Euro 2016. Hannes Halldorsson: pokonanie Francji byłoby jak hollywoodzki film

PAP/EPA / EPA/OLIVER WEIKEN
PAP/EPA / EPA/OLIVER WEIKEN

Reprezentacja Islandii po sensacyjnym zwycięstwie nad Anglią zmierzy się z Francją. Bramkarz Hannes Halldorsson uważa, że zwycięstwo nad gospodarzami Euro 2016 byłoby czymś, co zdarza się jedynie w hollywoodzkich filmach.

Islandia jest największą rewelacją mistrzostw Europy. Sam awans na Euro 2016 był traktowany jako niespodzianka. Piłkarze Larsa Lagerbaecka mieli być dostarczycielem punktów, tymczasem w niedzielę zagrają z Francją w meczu, którego stawką będzie awans do półfinału.

- Co by oznaczało pokonanie Francji? To byłoby czymś niesamowitym, wyjątkowym. Czymś, co zdarza się jedynie w hollywoodzkich filmach - powiedział Halldorsson.
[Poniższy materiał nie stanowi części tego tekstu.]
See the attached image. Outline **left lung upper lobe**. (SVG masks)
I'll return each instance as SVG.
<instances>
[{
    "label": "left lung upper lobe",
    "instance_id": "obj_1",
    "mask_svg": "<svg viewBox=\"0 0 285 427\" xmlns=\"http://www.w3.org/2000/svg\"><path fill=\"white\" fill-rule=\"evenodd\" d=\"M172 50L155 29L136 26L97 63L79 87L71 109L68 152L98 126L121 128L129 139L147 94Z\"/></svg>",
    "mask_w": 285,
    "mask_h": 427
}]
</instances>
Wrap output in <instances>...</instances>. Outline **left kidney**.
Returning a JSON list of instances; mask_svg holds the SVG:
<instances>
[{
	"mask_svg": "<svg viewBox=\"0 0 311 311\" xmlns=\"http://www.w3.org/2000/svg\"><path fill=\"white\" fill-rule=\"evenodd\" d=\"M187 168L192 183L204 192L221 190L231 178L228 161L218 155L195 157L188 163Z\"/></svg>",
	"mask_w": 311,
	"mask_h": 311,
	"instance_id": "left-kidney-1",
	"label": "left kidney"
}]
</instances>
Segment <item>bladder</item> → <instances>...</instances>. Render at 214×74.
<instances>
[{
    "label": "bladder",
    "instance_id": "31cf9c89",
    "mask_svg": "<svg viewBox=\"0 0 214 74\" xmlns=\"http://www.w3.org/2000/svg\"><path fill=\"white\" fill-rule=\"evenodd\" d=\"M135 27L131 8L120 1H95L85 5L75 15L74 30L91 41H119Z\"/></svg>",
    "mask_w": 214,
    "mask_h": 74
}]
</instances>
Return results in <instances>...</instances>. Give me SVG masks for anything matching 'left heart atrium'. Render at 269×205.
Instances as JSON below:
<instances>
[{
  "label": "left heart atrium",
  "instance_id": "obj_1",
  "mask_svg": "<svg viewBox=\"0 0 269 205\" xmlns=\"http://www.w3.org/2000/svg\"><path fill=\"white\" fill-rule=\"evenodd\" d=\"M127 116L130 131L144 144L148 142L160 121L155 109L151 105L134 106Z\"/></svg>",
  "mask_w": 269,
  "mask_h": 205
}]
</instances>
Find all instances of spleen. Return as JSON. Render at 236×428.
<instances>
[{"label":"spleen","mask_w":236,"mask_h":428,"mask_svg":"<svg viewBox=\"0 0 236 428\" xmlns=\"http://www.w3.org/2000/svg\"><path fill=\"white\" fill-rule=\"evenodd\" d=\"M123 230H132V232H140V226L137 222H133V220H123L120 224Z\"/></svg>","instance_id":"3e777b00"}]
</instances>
- Warto marzyć, zobaczymy jak będzie. Dla Islandii awans do półfinału turnieju tej rangi byłoby oczywiście czymś wielkim - dodał reprezentant Islandii.

Zwycięzca niedzielnego meczu Francja - Islandia zmierzy się w półfinale z lepszym z pary Niemcy - Włochy.

ZOBACZ WIDEO Kwiatkowski: piłkarze czują więcej smutku niż radości (źródło TVP)

{"id":"","title":""}

Komentarze (0)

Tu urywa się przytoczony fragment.